Politische Bildung mit Gefühl
Worum geht es?
Nachdem sich sowohl Politik als auch politische Bildung lange Zeit kaum mit Emotionen beschäftigt haben, avancieren diese in jüngster Zeit zu einem Zentralbegriff der Debatte der beiden Felder. Alle reden plötzlich über das Verhältnis von Politik und Emotionen. Es geht um politische Ängste, um Wut und Verzweiflung, um Hass und Neid. Schon an der Auswahl dieser Beschreibungsbegriffe lässt sich ablesen, dass Emotionen trotz ihrer nicht unerheblichen Konjunktur in politischen Kontexten keineswegs gefeiert, sondern noch immer als pathologische Erscheinungen wahrgenommen werden. Aber immerhin scheinen Emotionen plötzlich eine nicht unerhebliche Bedeutung zu erhalten. Angst oder Hass – so entsteht der Eindruck – haben die Kraft, Menschen widerholt auf die Straße zu holen und das politische Parteiengefüge nachhaltig zu verändern. Kein Wunder also, dass auch die politische Bildung in diesem Zusammenhang auf den Platz gerufen wird und diese neue (?) Dimension politischer Wahrnehmung und Auseinandersetzung adressieren, oder kurz: in den Griff bekommen soll. Aber wie lässt sich das Verhältnis der politischen Bildung zu Emotionen überhaupt beschreiben?
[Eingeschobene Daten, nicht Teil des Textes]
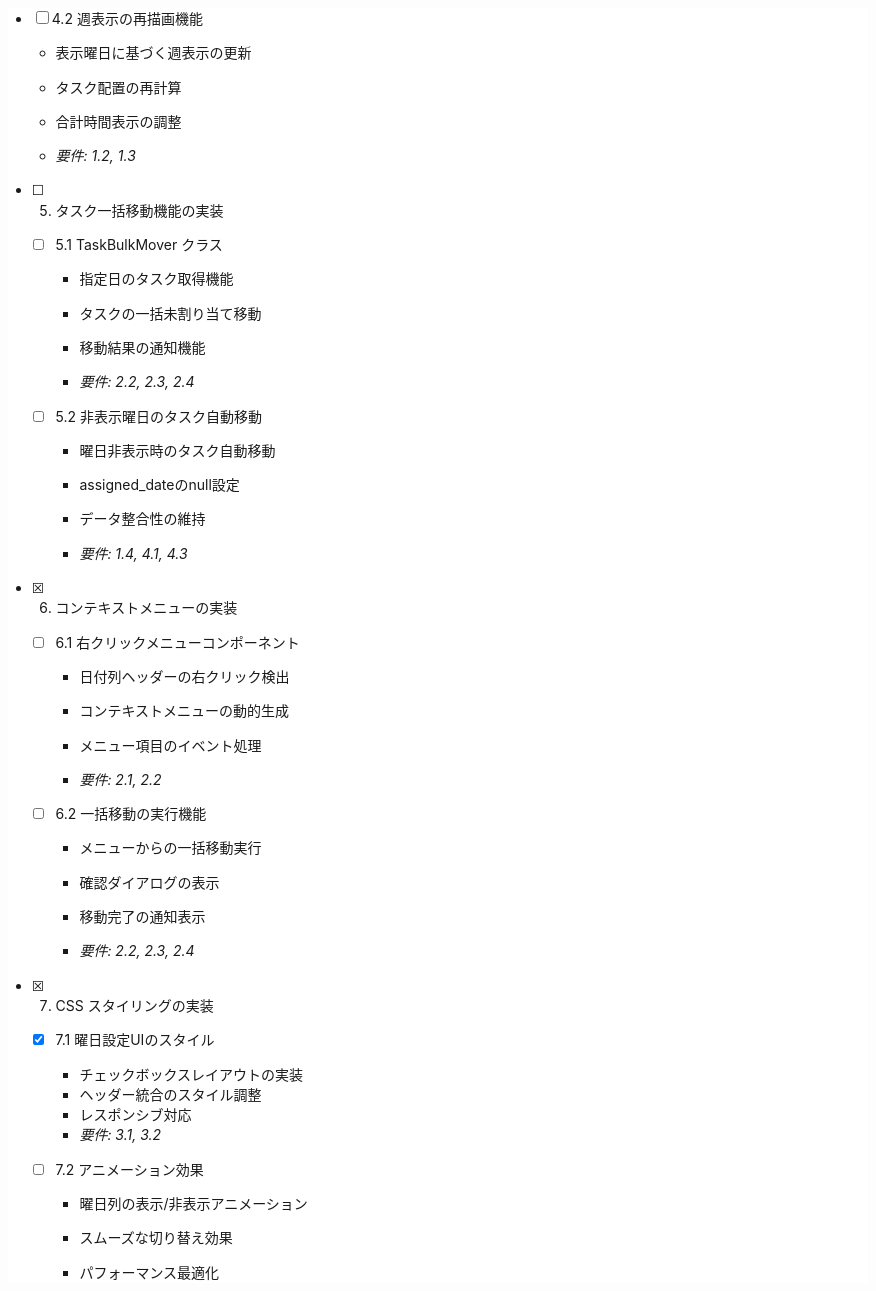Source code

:   - [ ] 4.2 週表示の再描画機能
    - 表示曜日に基づく週表示の更新


    - タスク配置の再計算
    - 合計時間表示の調整
    - _要件: 1.2, 1.3_



- [ ] 5. タスク一括移動機能の実装
  - [ ] 5.1 TaskBulkMover クラス
    - 指定日のタスク取得機能

    - タスクの一括未割り当て移動

    - 移動結果の通知機能


    - _要件: 2.2, 2.3, 2.4_

  - [ ] 5.2 非表示曜日のタスク自動移動
    - 曜日非表示時のタスク自動移動

    - assigned_dateのnull設定
    - データ整合性の維持
    - _要件: 1.4, 4.1, 4.3_

- [x] 6. コンテキストメニューの実装

  - [ ] 6.1 右クリックメニューコンポーネント
    - 日付列ヘッダーの右クリック検出
    - コンテキストメニューの動的生成
    - メニュー項目のイベント処理

    - _要件: 2.1, 2.2_


  - [ ] 6.2 一括移動の実行機能
    - メニューからの一括移動実行
    - 確認ダイアログの表示
    - 移動完了の通知表示


    - _要件: 2.2, 2.3, 2.4_

- [x] 7. CSS スタイリングの実装

  - [x] 7.1 曜日設定UIのスタイル


    - チェックボックスレイアウトの実装
    - ヘッダー統合のスタイル調整
    - レスポンシブ対応
    - _要件: 3.1, 3.2_


  - [ ] 7.2 アニメーション効果
    - 曜日列の表示/非表示アニメーション
    - スムーズな切り替え効果

    - パフォーマンス最適化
Wie kompetent ist die politische Bildung, die hier aufgeworfenen Fragestellungen angemessen zu adressieren und welche Strategien sind in diesem Zusammenhang erfolgversprechend?
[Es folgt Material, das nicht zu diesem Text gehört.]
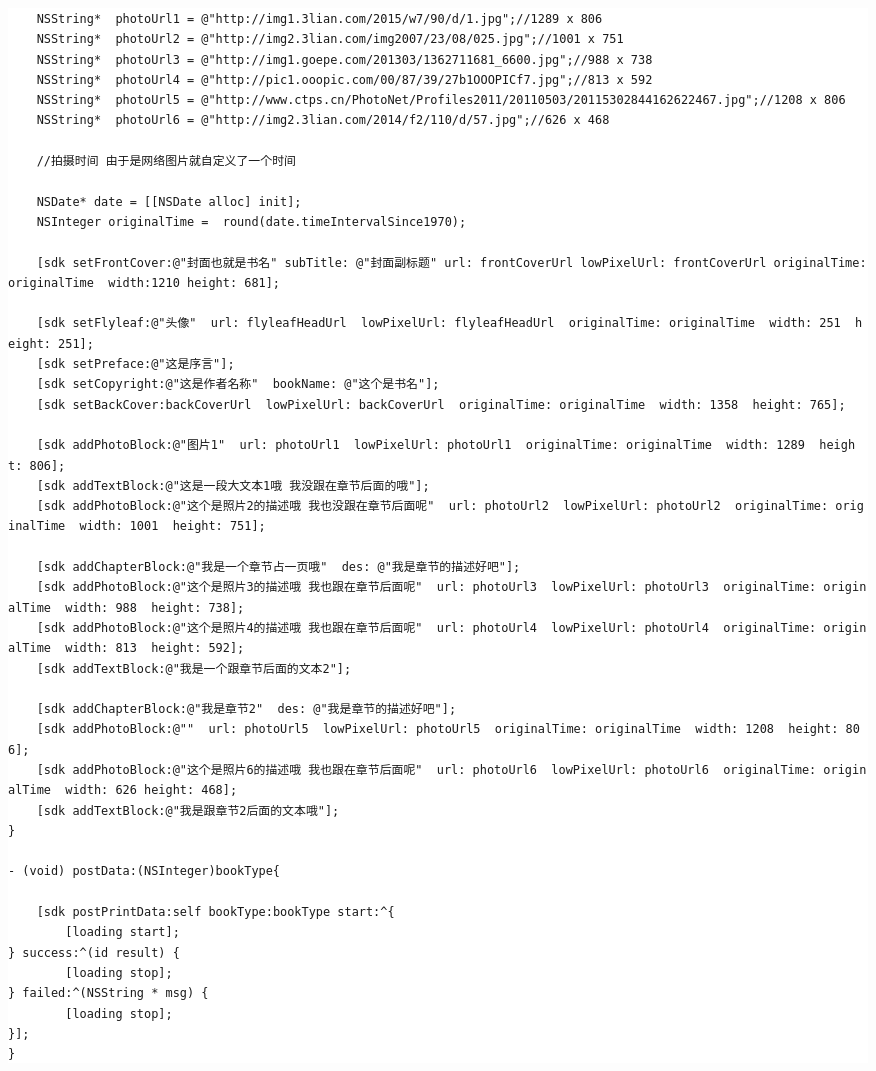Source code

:         NSString*  photoUrl1 = @"http://img1.3lian.com/2015/w7/90/d/1.jpg";//1289 x 806
        NSString*  photoUrl2 = @"http://img2.3lian.com/img2007/23/08/025.jpg";//1001 x 751
        NSString*  photoUrl3 = @"http://img1.goepe.com/201303/1362711681_6600.jpg";//988 x 738
        NSString*  photoUrl4 = @"http://pic1.ooopic.com/00/87/39/27b1OOOPICf7.jpg";//813 x 592
        NSString*  photoUrl5 = @"http://www.ctps.cn/PhotoNet/Profiles2011/20110503/20115302844162622467.jpg";//1208 x 806
        NSString*  photoUrl6 = @"http://img2.3lian.com/2014/f2/110/d/57.jpg";//626 x 468

        //拍摄时间 由于是网络图片就自定义了一个时间

        NSDate* date = [[NSDate alloc] init];
        NSInteger originalTime =  round(date.timeIntervalSince1970);

        [sdk setFrontCover:@"封面也就是书名" subTitle: @"封面副标题" url: frontCoverUrl lowPixelUrl: frontCoverUrl originalTime: originalTime  width:1210 height: 681];

        [sdk setFlyleaf:@"头像"  url: flyleafHeadUrl  lowPixelUrl: flyleafHeadUrl  originalTime: originalTime  width: 251  height: 251];
        [sdk setPreface:@"这是序言"];
        [sdk setCopyright:@"这是作者名称"  bookName: @"这个是书名"];
        [sdk setBackCover:backCoverUrl  lowPixelUrl: backCoverUrl  originalTime: originalTime  width: 1358  height: 765];

        [sdk addPhotoBlock:@"图片1"  url: photoUrl1  lowPixelUrl: photoUrl1  originalTime: originalTime  width: 1289  height: 806];
        [sdk addTextBlock:@"这是一段大文本1哦 我没跟在章节后面的哦"];
        [sdk addPhotoBlock:@"这个是照片2的描述哦 我也没跟在章节后面呢"  url: photoUrl2  lowPixelUrl: photoUrl2  originalTime: originalTime  width: 1001  height: 751];

        [sdk addChapterBlock:@"我是一个章节占一页哦"  des: @"我是章节的描述好吧"];
        [sdk addPhotoBlock:@"这个是照片3的描述哦 我也跟在章节后面呢"  url: photoUrl3  lowPixelUrl: photoUrl3  originalTime: originalTime  width: 988  height: 738];
        [sdk addPhotoBlock:@"这个是照片4的描述哦 我也跟在章节后面呢"  url: photoUrl4  lowPixelUrl: photoUrl4  originalTime: originalTime  width: 813  height: 592];
        [sdk addTextBlock:@"我是一个跟章节后面的文本2"];

        [sdk addChapterBlock:@"我是章节2"  des: @"我是章节的描述好吧"];
        [sdk addPhotoBlock:@""  url: photoUrl5  lowPixelUrl: photoUrl5  originalTime: originalTime  width: 1208  height: 806];
        [sdk addPhotoBlock:@"这个是照片6的描述哦 我也跟在章节后面呢"  url: photoUrl6  lowPixelUrl: photoUrl6  originalTime: originalTime  width: 626 height: 468];
        [sdk addTextBlock:@"我是跟章节2后面的文本哦"];
    }

    - (void) postData:(NSInteger)bookType{

        [sdk postPrintData:self bookType:bookType start:^{
            [loading start];
    } success:^(id result) {
            [loading stop];
    } failed:^(NSString * msg) {
            [loading stop];
    }];
    }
Literatur zur weiteren Vertiefung:
Arnold, Rolf (2005): Die emotionale Konstruktion der Wirklichkeit. Beiträge zu einer emotionspädagogischen Erwachsenenbildung, Baltmannsweiler.
Besand, Anja/ Overwien, Bernd/ Zorn, Peter (Hrsg.) (2019): Politische Bildung mit Gefühl, Bonn.
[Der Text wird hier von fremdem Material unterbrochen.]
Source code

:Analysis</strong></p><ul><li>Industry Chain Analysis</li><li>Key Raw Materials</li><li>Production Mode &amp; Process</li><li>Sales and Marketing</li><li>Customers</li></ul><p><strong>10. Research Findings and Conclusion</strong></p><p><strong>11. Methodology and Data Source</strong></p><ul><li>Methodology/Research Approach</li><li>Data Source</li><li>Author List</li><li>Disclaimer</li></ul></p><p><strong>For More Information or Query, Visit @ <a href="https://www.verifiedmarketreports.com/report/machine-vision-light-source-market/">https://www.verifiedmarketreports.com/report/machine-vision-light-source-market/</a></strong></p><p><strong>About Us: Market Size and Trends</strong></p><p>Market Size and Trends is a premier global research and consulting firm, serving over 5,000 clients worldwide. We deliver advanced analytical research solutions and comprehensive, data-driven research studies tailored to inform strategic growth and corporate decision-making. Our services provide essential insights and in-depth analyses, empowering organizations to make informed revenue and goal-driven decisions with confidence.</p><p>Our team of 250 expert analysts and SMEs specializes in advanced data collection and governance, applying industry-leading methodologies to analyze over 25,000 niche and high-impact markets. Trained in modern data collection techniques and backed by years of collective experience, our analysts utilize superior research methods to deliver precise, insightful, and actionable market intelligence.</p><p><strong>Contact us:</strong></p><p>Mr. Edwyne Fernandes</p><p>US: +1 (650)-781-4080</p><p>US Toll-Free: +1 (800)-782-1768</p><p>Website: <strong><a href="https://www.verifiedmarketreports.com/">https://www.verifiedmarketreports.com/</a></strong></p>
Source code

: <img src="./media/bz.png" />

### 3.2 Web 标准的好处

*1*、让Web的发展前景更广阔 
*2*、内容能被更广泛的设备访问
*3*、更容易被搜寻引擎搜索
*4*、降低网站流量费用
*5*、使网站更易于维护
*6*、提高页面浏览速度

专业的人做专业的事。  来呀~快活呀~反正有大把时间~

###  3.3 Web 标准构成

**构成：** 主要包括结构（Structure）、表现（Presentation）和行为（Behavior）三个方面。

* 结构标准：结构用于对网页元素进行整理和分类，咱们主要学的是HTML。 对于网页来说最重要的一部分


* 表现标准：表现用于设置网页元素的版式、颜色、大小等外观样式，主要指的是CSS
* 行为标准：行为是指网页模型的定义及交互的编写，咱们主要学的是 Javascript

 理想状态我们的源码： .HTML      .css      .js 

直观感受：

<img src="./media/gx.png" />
Besand, Anja (2016): Zum Verhältnis von Emotionalität und Professionalität in der politischen Bildung. In: Heinrich-Böll-Stiftung (Hrsg.): Ideologien der Ungleichwertigkeit. Berlin, S. 77-83. online verfügbar
Brauer, Juliane/ Lücke, Martin (Hrsg.) (2013): Emotionen, Geschichte und historisches Lernen. Geschichtsdidaktische und geschichtskulturelle Perspektiven, Göttingen. Datenbankeintrag der Transferstelle politische Bildung online verfügbar
Breit, Gotthard (2016): Mit Leidenschaft und Augendmaß zugleich. Zum Spannungsverhältnis von Rationalität und Emotionalität im Politikunterricht, Schwalbach/Ts.
Holzapfel, Günther (2018): Gefühle als Erkenntnisinstanz. In: Zeitschrift Junge.Kirche. Schwerpunktheft Politik und Gefühl. H. 3, S. 46-47.
Oeftering, Tonio/ Uhl, Herbert (2017): Emotionen und politisches Lernen. In: Lange, Dirk/ V. Reinhardt (Hrsg.): Konzeptionen, Strategien und Inhaltsfelder Politischer Bildung. Basiswissen politische Bildung: Handbuch für den sozialwissenschaftlichen Unterricht. Bd. 1, Baltmannsweiler, S. 560-575.
Petri, Annette (2018): Emotionssensiber Politikunterricht. Konsequenzen aus der Emotionsforschung für Theorie und Praxis politischer Bildung, Frankfurt/M.
Schröder, Achim (2017): Emotionalisierung der Politik und Autoritarismus. Herausforderungen für die gegenwärtige politische Bildung. online verfügbar
Weber-Stein, Florian (2017): Die affektive Dimension des hermeneutischen Zirkels: Emotionale Bedingungsfaktoren der politischen Werturteilsbildung. In: zeitschrift für didaktik der gesellschaftswissenschaften, 7. Jg., H. 1, S. 54-73.
Selbstüberprüfungaufgaben
Frage 1: Warum hat die politische Bildung in Deutschland eigentlich so große Probleme sich auf Emotionen einzulassen?
Frage 2: Emotionen als Ausgangspunkt von politischen Bildungsprozessen zu nutzen ist relativ leicht vorstellbar – aber kann die Generation bestimmter Emotionen auch Ziel von Bildungsprozessen sein? An welche Emotionen wäre hier möglicherweise zu denken und wie lassen sie sich fördern? Bzw. Welche Gefahren ergeben sich in diesem Zusammenhang?
Frage 3: Mit dem Beutelsbacher Konsens werden wir in der politischen Bildung davor gewart Lernende bei der Entwicklung eigener Urteile nicht zu überwältigen. In welchem Verhältnis steht diese Warnung zu der Forderung Emotionen in Bildungsprozessen ernst zu nehmen und wie sähe eine Verteidigungsstrategie gegen den Überwältigungsvorwurf aus?
Frage 4: Wie sähe eine emotionssensible politische Bildung ihrer Meinung nach aus? Skizzieren Sie eine Projektidee!